> [Source records]

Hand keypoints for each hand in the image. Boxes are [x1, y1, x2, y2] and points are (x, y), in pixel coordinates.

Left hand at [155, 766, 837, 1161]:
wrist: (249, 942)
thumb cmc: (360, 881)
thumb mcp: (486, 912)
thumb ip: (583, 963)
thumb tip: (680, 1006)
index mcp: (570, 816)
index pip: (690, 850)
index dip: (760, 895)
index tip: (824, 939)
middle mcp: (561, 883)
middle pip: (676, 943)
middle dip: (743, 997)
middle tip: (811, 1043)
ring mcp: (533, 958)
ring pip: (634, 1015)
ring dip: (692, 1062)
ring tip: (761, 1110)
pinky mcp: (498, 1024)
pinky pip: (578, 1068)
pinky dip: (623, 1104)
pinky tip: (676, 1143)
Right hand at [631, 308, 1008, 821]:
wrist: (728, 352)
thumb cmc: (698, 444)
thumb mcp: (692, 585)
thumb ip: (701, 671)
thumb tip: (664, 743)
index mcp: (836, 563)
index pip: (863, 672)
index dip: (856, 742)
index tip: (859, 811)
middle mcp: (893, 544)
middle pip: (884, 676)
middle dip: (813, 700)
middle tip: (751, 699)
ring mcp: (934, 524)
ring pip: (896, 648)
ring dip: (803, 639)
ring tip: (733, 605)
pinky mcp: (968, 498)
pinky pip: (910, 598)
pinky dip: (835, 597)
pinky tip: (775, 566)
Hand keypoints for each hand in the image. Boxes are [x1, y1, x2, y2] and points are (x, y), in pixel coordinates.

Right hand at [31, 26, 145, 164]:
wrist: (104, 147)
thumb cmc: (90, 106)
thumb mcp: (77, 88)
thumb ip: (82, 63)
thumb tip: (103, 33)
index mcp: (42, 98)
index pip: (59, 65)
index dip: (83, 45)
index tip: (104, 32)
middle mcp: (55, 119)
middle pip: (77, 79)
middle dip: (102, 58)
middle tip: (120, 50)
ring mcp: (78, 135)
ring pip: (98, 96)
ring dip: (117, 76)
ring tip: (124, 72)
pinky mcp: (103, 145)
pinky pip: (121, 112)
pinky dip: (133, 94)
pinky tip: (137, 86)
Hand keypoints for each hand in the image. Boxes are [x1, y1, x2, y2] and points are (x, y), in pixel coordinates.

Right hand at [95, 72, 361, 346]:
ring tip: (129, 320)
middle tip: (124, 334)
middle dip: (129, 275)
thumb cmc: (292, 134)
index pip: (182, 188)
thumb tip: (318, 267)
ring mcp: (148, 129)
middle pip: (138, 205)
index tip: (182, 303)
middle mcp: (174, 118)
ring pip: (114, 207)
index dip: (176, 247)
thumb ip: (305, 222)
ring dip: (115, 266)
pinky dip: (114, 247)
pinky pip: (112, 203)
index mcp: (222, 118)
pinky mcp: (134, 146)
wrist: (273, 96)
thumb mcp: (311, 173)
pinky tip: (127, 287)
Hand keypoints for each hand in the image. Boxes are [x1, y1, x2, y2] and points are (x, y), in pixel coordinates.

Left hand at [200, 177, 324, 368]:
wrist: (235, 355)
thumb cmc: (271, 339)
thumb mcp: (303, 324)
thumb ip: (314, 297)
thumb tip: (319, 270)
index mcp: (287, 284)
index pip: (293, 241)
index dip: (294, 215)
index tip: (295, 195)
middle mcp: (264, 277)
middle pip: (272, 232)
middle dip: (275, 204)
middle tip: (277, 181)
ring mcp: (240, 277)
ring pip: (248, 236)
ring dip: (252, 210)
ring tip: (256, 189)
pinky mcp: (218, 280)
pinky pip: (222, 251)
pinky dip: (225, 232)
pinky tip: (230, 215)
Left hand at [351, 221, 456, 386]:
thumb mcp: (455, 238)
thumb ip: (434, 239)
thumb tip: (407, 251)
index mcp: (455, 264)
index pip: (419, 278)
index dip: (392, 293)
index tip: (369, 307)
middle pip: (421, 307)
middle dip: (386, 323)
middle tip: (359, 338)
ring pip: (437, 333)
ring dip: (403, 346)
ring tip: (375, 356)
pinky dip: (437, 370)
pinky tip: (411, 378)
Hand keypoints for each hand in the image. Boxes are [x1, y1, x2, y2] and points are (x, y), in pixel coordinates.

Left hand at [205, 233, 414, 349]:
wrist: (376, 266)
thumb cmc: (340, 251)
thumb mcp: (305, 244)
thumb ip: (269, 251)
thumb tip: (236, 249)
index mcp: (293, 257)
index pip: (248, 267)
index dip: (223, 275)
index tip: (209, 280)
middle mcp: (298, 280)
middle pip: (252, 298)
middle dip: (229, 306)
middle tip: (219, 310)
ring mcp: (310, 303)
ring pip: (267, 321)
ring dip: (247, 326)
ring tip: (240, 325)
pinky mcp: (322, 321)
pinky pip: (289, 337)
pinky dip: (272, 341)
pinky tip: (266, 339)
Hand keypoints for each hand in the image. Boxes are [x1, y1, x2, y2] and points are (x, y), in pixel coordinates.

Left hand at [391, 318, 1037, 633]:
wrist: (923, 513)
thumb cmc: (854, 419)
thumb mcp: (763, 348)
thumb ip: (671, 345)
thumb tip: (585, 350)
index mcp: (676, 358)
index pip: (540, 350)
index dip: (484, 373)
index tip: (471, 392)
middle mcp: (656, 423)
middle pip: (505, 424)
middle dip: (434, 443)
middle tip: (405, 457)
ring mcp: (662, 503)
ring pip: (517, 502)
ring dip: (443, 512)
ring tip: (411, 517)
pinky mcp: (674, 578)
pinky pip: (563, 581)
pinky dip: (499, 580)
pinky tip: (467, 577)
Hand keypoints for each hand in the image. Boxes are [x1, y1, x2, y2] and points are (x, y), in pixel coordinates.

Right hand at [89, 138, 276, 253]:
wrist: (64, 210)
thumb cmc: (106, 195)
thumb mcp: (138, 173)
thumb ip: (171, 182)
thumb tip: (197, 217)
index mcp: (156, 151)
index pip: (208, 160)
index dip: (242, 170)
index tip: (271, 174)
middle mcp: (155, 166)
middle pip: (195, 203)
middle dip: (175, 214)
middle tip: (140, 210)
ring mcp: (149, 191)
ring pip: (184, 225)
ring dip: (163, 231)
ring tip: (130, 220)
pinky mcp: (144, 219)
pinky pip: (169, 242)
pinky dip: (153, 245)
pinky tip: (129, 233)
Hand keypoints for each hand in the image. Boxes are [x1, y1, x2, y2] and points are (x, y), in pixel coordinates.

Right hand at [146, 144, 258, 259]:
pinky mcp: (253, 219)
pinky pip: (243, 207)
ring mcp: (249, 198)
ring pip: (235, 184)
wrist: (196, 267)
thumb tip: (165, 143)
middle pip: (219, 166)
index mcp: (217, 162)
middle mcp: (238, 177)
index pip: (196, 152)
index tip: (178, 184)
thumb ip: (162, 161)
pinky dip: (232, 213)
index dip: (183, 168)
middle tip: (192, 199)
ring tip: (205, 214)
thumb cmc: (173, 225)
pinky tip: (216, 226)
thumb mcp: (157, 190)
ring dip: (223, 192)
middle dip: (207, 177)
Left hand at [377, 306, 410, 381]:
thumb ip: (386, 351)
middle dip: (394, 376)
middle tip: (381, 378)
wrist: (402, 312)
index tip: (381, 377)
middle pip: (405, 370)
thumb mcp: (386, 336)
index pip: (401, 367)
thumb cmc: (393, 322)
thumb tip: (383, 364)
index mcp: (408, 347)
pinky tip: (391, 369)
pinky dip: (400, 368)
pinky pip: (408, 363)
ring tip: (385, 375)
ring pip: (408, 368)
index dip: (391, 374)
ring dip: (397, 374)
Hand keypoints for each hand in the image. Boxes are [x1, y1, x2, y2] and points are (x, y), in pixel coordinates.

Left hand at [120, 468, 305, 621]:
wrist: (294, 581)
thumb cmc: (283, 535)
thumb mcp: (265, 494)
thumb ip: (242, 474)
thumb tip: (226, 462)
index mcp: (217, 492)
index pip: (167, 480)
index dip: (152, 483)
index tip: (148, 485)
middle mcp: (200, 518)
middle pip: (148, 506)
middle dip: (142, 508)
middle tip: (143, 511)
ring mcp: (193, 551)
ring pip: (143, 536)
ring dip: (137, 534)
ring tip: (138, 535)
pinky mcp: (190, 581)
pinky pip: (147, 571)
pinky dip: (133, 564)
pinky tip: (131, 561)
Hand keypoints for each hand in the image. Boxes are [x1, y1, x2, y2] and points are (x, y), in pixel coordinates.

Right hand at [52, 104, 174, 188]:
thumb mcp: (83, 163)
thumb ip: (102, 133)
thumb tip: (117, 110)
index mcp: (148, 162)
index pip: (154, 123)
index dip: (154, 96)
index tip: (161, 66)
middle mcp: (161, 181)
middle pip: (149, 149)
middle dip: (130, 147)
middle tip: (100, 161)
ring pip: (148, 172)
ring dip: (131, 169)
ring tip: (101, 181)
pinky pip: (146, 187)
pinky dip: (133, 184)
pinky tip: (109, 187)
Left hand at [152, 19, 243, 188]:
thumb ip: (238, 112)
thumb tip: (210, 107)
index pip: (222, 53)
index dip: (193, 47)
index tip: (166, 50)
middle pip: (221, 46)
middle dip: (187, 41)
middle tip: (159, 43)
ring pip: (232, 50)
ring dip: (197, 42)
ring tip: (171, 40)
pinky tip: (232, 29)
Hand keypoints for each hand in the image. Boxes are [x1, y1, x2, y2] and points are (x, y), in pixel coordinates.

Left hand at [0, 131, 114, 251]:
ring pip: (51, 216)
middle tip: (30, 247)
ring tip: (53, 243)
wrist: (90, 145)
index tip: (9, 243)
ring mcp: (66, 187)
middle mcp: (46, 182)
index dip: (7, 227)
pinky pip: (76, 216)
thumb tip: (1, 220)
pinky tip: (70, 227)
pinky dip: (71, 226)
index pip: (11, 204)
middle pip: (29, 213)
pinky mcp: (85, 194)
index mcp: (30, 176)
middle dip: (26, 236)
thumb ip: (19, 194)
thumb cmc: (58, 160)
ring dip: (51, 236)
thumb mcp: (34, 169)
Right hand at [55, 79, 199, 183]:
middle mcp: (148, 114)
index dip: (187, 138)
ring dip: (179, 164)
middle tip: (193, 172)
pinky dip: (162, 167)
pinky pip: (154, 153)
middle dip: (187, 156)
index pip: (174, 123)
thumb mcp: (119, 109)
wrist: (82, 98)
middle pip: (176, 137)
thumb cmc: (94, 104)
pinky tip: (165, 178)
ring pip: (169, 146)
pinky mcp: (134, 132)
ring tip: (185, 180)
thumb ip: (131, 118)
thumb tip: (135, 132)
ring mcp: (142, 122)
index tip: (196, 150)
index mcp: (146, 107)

> [What to work on] Copy out the data above word for word, starting at its first line and ending with the line that contains "ring pip: (634, 1015)".

> [Expected output]
Hand keypoints for each hand in the image. Boxes are [x1, y1, x2, y2] and points are (x, y), in pixel coordinates.

Left hand at [155, 766, 837, 1161]:
wrist: (249, 942)
thumb cmc: (360, 881)
thumb mcp: (486, 912)
thumb ip: (583, 963)
thumb tip: (680, 1006)
index mcp: (570, 816)
index pip: (690, 850)
index dip: (760, 895)
index tip: (824, 939)
middle mcp: (561, 883)
middle pip: (676, 943)
middle dip: (743, 997)
middle tip: (811, 1043)
ring mcp: (533, 958)
ring pip: (634, 1015)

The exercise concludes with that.